JOB ITEM: Write down exactly the lines of the records below, beginning with the first and ending with the line that includes "Entregas, Trocas e Devoluções".

DATASET CONTENT:
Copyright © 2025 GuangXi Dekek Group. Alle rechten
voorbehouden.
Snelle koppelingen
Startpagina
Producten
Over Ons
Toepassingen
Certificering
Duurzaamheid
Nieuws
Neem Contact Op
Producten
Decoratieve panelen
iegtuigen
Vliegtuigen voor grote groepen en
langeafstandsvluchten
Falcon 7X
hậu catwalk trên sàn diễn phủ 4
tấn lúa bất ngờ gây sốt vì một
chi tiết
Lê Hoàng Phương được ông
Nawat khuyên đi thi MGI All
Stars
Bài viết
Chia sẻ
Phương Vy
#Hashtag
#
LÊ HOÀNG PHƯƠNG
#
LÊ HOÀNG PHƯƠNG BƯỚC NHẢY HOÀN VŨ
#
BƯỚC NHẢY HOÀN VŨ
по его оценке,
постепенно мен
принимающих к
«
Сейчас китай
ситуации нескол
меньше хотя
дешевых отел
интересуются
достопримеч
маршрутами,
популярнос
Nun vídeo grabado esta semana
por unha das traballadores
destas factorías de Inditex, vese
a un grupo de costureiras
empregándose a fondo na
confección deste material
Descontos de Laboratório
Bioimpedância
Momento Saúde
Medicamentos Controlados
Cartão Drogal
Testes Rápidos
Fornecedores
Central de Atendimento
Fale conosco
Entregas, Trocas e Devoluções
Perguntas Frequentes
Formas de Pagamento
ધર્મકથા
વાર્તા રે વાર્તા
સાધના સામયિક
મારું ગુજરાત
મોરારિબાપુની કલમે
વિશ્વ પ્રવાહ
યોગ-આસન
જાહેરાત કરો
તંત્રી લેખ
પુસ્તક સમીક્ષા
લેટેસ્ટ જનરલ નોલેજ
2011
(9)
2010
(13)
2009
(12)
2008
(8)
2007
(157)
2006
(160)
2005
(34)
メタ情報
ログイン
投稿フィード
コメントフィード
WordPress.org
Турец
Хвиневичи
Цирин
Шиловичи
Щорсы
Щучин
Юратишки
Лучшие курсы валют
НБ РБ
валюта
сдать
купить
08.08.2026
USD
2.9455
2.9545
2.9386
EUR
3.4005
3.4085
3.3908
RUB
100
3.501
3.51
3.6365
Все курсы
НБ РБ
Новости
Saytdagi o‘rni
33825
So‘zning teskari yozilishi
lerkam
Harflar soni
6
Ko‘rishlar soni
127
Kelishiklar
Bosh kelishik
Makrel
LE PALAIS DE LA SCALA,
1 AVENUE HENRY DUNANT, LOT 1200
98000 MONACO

ANSWER FOR THE TASK:
Copyright © 2025 GuangXi Dekek Group. Alle rechten
voorbehouden.
Snelle koppelingen
Startpagina
Producten
Over Ons
Toepassingen
Certificering
Duurzaamheid
Nieuws
Neem Contact Op
Producten
Decoratieve panelen
iegtuigen
Vliegtuigen voor grote groepen en
langeafstandsvluchten
Falcon 7X
hậu catwalk trên sàn diễn phủ 4
tấn lúa bất ngờ gây sốt vì một
chi tiết
Lê Hoàng Phương được ông
Nawat khuyên đi thi MGI All
Stars
Bài viết
Chia sẻ
Phương Vy
#Hashtag
#
LÊ HOÀNG PHƯƠNG
#
LÊ HOÀNG PHƯƠNG BƯỚC NHẢY HOÀN VŨ
#
BƯỚC NHẢY HOÀN VŨ
по его оценке,
постепенно мен
принимающих к
«
Сейчас китай
ситуации нескол
меньше хотя
дешевых отел
интересуются
достопримеч
маршрутами,
популярнос
Nun vídeo grabado esta semana
por unha das traballadores
destas factorías de Inditex, vese
a un grupo de costureiras
empregándose a fondo na
confección deste material
Descontos de Laboratório
Bioimpedância
Momento Saúde
Medicamentos Controlados
Cartão Drogal
Testes Rápidos
Fornecedores
Central de Atendimento
Fale conosco
Entregas, Trocas e Devoluções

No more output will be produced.